# WORK INSTRUCTIONS
Nothing before the line containing "Великдень. Ідеальна випічка — це завжди про" should appear; please restate that line and every later line word for word through the end of the listing.

# DATA PROVIDED
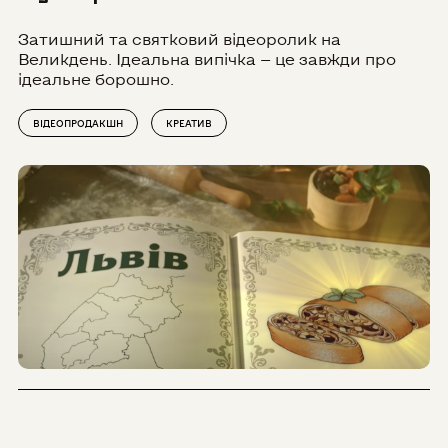
Затишний та святковий відеоролик на
Великдень. Ідеальна випічка — це завжди про
ідеальне борошно.
ВІДЕОПРОДАКШН
КРЕАТИВ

# SOLVED PROBLEM
Великдень. Ідеальна випічка — це завжди про
ідеальне борошно.
ВІДЕОПРОДАКШН
КРЕАТИВ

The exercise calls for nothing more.